■ **REQUIRED ACTION**: Lines from the top of the listing down to the one with "Find all labels, markers", inclusive, are to be copied exactly.

──────── SOURCE DATA ────────

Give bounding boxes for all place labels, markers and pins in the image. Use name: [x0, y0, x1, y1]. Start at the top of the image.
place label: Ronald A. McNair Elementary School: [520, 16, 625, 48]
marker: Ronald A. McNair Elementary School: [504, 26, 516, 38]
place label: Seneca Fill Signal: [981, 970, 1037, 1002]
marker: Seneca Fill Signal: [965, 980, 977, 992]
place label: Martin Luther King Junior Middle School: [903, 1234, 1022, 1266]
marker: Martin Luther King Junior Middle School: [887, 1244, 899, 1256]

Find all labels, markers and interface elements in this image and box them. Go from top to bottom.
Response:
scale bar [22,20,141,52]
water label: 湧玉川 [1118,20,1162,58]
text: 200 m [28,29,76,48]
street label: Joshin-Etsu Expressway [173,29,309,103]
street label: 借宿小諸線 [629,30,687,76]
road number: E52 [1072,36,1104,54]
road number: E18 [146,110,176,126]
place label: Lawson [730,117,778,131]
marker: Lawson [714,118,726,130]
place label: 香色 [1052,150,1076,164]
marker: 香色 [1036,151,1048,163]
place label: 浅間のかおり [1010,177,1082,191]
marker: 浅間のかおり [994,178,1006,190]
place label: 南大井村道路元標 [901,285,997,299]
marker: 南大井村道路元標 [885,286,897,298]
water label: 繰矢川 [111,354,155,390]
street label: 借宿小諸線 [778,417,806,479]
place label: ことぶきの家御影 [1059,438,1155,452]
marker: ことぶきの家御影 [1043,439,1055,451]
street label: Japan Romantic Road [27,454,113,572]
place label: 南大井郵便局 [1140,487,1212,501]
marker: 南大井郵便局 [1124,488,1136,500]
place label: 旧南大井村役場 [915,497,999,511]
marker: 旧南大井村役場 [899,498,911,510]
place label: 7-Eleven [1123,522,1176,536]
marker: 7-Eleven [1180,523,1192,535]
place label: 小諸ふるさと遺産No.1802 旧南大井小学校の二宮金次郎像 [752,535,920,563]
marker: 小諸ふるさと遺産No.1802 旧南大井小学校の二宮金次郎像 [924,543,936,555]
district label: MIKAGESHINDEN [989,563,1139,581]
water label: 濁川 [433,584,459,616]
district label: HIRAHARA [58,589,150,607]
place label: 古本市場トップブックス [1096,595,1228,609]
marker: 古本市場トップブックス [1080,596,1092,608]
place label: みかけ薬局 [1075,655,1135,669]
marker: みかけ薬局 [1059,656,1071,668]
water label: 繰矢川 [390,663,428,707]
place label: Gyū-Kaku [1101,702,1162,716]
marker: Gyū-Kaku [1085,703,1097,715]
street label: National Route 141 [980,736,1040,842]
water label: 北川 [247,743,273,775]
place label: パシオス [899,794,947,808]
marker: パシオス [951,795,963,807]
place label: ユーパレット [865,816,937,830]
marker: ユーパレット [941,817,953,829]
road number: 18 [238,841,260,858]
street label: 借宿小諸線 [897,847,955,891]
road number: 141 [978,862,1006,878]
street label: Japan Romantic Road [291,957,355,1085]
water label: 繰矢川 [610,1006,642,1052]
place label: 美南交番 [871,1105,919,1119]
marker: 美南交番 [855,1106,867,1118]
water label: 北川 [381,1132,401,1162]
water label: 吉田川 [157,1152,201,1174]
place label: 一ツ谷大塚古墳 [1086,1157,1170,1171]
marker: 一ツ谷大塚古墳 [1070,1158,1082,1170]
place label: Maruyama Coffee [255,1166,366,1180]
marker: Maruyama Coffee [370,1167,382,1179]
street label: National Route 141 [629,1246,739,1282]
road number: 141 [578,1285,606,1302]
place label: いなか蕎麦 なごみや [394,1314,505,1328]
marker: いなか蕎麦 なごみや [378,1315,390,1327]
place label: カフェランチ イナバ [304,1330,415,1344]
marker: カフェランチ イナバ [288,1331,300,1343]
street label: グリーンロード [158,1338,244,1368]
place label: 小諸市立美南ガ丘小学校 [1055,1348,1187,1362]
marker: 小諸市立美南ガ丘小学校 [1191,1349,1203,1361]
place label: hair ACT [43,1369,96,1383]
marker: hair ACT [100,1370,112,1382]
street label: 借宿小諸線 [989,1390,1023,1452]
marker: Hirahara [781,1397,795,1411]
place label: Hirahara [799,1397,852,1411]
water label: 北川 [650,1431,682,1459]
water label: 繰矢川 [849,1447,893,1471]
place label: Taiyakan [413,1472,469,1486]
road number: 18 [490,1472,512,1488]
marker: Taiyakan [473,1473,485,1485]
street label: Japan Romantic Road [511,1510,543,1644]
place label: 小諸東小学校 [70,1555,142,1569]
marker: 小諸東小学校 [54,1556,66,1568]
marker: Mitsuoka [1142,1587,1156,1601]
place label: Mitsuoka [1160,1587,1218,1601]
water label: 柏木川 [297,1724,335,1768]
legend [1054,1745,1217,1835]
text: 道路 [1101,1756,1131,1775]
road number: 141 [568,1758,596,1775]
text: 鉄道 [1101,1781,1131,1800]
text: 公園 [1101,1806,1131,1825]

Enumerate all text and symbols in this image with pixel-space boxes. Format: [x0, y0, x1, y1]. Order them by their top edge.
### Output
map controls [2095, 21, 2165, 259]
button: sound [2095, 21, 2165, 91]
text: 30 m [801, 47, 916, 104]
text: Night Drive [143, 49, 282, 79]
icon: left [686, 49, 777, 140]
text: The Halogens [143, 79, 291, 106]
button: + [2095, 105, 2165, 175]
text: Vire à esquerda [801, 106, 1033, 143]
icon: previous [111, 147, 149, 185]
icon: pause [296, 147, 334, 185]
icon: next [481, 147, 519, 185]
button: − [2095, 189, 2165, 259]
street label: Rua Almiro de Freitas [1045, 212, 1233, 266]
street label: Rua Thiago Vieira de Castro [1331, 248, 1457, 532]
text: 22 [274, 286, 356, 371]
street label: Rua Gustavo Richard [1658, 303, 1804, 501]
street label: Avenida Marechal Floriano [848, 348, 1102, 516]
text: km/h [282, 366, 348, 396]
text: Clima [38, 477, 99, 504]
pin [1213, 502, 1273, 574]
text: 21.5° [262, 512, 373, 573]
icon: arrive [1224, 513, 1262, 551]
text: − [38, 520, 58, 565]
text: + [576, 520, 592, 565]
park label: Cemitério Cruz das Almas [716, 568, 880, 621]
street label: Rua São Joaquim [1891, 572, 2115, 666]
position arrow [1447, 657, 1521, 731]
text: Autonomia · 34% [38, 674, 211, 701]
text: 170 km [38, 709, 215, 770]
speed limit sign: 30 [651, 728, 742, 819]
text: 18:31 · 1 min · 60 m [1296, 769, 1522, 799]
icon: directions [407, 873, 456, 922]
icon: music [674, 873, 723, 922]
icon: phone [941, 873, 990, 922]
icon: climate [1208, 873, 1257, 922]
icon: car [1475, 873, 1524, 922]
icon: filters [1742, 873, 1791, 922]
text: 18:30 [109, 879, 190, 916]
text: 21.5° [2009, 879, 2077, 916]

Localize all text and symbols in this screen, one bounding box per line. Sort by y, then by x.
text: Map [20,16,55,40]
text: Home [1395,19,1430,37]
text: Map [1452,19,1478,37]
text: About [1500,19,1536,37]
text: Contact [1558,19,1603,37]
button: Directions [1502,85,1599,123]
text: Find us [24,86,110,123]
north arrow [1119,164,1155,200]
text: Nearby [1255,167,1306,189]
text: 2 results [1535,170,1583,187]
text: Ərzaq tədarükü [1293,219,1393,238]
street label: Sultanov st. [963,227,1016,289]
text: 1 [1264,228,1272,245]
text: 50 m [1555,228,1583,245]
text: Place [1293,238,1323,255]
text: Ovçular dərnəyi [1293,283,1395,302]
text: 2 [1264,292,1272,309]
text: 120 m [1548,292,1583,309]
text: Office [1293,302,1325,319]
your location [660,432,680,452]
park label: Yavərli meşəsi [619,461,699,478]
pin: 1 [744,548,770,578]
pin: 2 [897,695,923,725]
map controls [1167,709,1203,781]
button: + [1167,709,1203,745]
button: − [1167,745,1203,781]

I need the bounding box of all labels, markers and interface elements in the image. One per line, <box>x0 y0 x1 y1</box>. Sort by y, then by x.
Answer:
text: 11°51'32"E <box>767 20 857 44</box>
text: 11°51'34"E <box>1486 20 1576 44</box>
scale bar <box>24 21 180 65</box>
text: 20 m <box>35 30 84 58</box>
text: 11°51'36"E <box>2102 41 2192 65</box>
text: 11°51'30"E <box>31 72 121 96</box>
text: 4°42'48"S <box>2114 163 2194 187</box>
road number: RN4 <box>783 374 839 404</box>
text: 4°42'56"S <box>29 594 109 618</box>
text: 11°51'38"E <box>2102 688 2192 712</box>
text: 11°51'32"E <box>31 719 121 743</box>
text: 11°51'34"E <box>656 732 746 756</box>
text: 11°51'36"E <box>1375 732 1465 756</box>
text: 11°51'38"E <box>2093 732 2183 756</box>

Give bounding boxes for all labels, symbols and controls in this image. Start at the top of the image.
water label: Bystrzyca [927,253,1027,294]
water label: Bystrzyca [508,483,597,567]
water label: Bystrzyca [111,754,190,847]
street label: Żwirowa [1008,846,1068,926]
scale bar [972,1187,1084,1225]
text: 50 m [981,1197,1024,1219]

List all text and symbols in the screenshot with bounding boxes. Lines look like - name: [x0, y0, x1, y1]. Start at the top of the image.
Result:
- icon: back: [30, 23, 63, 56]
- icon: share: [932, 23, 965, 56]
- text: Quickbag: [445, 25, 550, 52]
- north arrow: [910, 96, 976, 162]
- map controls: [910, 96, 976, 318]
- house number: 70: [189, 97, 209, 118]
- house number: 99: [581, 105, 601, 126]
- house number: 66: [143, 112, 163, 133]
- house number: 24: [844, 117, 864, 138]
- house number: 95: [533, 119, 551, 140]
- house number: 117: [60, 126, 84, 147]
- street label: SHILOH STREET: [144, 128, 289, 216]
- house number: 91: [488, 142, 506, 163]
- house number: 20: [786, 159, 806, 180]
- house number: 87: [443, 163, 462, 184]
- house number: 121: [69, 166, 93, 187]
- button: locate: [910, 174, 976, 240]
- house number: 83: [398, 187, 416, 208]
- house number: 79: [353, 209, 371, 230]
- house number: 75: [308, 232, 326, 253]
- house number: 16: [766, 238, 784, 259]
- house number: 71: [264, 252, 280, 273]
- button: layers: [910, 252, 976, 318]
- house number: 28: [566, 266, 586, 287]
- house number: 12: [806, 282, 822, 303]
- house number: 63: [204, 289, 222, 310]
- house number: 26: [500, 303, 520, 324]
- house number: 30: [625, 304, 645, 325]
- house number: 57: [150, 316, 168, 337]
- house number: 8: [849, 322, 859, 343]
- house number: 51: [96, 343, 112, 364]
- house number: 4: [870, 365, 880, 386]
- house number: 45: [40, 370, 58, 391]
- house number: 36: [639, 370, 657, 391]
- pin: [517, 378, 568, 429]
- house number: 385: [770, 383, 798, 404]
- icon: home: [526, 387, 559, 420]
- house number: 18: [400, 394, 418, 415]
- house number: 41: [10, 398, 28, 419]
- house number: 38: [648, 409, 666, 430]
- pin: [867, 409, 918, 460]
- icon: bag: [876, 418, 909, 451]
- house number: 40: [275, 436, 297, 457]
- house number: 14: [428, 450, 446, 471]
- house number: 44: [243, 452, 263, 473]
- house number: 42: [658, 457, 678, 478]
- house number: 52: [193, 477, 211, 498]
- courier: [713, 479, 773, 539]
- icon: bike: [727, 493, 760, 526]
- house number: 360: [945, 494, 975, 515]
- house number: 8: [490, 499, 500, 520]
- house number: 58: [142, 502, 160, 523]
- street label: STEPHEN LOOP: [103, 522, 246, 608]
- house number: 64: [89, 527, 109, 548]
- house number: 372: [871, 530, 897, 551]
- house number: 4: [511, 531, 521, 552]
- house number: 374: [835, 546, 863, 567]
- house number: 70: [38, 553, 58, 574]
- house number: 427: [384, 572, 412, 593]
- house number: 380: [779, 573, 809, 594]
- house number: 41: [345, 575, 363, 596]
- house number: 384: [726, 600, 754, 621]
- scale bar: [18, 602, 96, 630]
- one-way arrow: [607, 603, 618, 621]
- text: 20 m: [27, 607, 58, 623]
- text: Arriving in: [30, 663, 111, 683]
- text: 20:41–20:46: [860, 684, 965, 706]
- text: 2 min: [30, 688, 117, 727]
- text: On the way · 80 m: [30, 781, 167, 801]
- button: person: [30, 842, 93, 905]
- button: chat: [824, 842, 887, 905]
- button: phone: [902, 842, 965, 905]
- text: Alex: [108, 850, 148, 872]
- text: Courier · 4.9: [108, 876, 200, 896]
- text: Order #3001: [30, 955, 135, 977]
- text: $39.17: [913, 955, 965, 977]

────────

■ **TASK RESPONSE**:
Give bounding boxes for all place labels, markers and pins in the image. Use name: [x0, y0, x1, y1]. Start at the top of the image.
place label: Ronald A. McNair Elementary School: [520, 16, 625, 48]
marker: Ronald A. McNair Elementary School: [504, 26, 516, 38]
place label: Seneca Fill Signal: [981, 970, 1037, 1002]
marker: Seneca Fill Signal: [965, 980, 977, 992]
place label: Martin Luther King Junior Middle School: [903, 1234, 1022, 1266]
marker: Martin Luther King Junior Middle School: [887, 1244, 899, 1256]

Find all labels, markers and interface elements in this image and box them. Go from top to bottom.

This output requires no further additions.